Par lettre du 20 mars 2020, la société [1] notifiait à M. [H] son licenciement dans les termes suivants : « Nous faisons suite à notre entretien du mardi 17 mars 2020.

Nous vous informons, par la présente, que nous nous trouvons dans l'obligation de procéder à votre licenciement en raison de l'inaptitude physique à votre emploi pour cause de maladie, déclarée par la médecine du travail le 26 février 2020, notre entreprise ne pouvant pas procéder à votre reclassement pour les raisons exposées dans notre lettre du 5 mars 2020.

En effet, comme nous vous l'avons expliqué par lettre du 5 mars 2020, malgré notre souhait de pouvoir vous maintenir votre emploi, et après étude attentive des postes que vous seriez susceptible d'occuper au regard des disponibilités d'emploi qui sont les nôtres, nous ne pouvons que conclure à notre impossibilité de vous reclasser dans notre entreprise.

En effet, le médecin vous a déclaré inapte à votre poste et nous a indiqué vos capacités restantes : travail de type administratif ,travail sur écran, poste sédentaire en journée 2 à 3h par jour ; C'est pourquoi après étude de votre cas, n'ayant aucun poste pouvant vous convenir, nous avons voulu créer un poste pour vous en nos bureaux de 18h00 à 20h00, où votre mission aurait été de répondre aux appels téléphoniques pour noter les prises de services et transmettre à votre hiérarchie tout problème survenant.

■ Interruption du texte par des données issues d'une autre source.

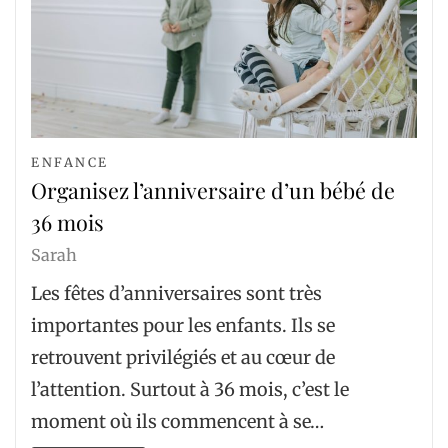
ENFANCE
Organisez l’anniversaire d’un bébé de
36 mois
Sarah
Les fêtes d’anniversaires sont très
importantes pour les enfants. Ils se
retrouvent privilégiés et au cœur de
l’attention. Surtout à 36 mois, c’est le
moment où ils commencent à se…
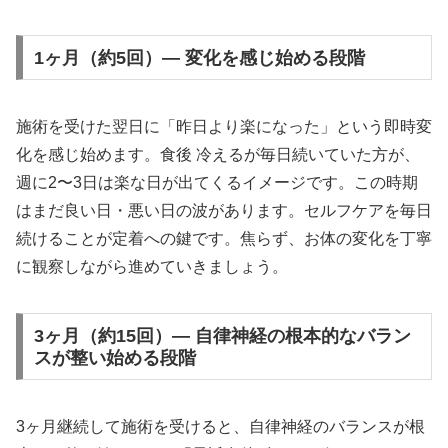
1ヶ月（約5回）— 変化を感じ始める段階
施術を受けた翌日に「昨日より楽になった」という即時変
化を感じ始めます。食後 冷えるが毎日続いていた方が、
週に2〜3日は楽な日が出てくるイメージです。この時期
はまだ良い日・悪い日の波があります。セルフケアを毎日
続けることが定着への鍵です。焦らず、お体の変化を丁寧
に観察しながら進めていきましょう。
3ヶ月（約15回）— 自律神経の根本的なバラン
スが整い始める段階
3ヶ月継続して施術を受けると、自律神経のバランスが根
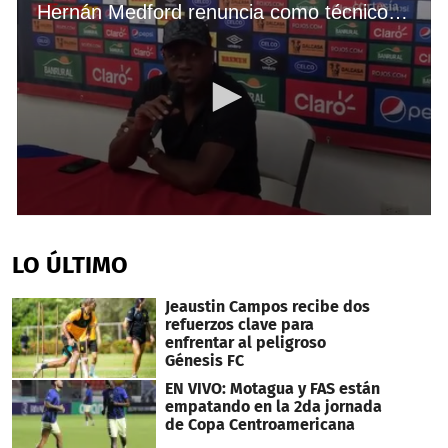
Hernán Medford renuncia como técnico del Municipal de Guatemala
0
seconds
of
LO ÚLTIMO
1
minute,
39
Jeaustin Campos recibe dos
seconds
refuerzos clave para
enfrentar al peligroso
Génesis FC
EN VIVO: Motagua y FAS están
empatando en la 2da jornada
de Copa Centroamericana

Ce poste répondait à toutes vos restrictions d'aptitude et vous a été proposé par lettre du 2 mars 2020 ; or, vous nous avez informés par courrier du 4 mars 2020 ne pas l'accepter.

Du fait de votre impossibilité de travailler, la rupture prend effet immédiatement ».

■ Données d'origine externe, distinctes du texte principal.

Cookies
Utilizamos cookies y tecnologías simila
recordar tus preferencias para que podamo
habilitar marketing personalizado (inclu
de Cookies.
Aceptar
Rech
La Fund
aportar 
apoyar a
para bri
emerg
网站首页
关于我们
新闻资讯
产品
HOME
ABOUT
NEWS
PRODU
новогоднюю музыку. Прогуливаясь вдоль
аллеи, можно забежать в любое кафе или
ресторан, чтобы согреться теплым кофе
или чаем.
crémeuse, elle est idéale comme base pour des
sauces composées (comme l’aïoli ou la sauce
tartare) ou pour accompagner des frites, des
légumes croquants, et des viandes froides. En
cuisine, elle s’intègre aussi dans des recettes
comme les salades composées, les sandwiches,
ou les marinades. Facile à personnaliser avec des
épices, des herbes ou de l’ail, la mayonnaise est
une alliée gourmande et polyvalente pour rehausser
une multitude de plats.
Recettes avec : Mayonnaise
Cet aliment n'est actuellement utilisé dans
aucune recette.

Contestant ce licenciement, et sollicitant les indemnités qui en découlent, M. [B] [H] a saisi le 16 juin 2021 le conseil de prud'hommes de Créteil qui, par jugement du 15 décembre 2022, auquel la cour se réfère pour l'exposé de la procédure antérieure et des prétentions initiales des parties, a statué comme suit : DEBOUTE M. [B] [H] de l'ensemble de ses demandes, DEBOUTE la SAS [1] de sa demande reconventionnelle, MET les dépens à la charge de M. [B] [H].

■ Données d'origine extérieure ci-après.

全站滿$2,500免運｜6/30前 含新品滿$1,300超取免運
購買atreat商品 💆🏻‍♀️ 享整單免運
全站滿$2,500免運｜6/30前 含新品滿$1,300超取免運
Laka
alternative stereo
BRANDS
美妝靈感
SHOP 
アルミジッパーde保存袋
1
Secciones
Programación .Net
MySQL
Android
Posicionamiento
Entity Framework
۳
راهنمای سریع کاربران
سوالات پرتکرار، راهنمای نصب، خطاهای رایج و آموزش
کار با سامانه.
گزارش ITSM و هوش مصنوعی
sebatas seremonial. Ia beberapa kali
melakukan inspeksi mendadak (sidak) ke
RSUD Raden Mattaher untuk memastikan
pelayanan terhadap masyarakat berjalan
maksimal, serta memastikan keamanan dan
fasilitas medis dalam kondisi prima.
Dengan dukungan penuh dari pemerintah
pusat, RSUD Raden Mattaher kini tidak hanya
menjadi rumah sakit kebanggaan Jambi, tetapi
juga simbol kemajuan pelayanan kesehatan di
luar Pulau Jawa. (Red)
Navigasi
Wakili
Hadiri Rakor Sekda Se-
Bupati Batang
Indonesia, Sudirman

Par déclaration du 8 février 2023, M. [B] [H] a interjeté appel de cette décision, notifiée le 10 janvier 2023.

Dans ses dernières conclusions adressées au greffe par le réseau privé virtuel des avocats le 4 mai 2023 M. [B] [H] demande à la cour de : LE RECEVOIR en sa demande et, y faisant droit, INFIRMER le jugement de première instance du 15 décembre 2022 du Conseil de Prud'hommes de CRETEIL en ce qu'il l'a débouté de l'ensemble de ses demandes, ET STATUANT A NOUVEAU, DIRE que la société [1] a manqué à l'obligation de reclassement, DIRE que la société [1] n'a pas consulté régulièrement les représentants du personnel, DIRE que le licenciement intervenu est sans cause réelle et sérieuse, En conséquence, CONDAMNER la société [1] à lui payer les sommes suivantes : Indemnité pour licenciement sans cause réelle et sérieuse : 21.195,46 euros, Indemnité compensatrice de préavis : 3.260,84 euros, Congés payés y afférents : 326,08 euros, CONDAMNER la société [1] à payer la somme de 3 000,00 euros au titre de l'article 700 du Code de procédure civile ainsi que les entiers dépens.

ASSORTIR les condamnations de l'intérêt au taux légal, à compter de la convocation en Bureau de conciliation et d'orientation pour les sommes à caractère salarial, et à compter de la notification de la décision à intervenir pour les sommes à caractère indemnitaire.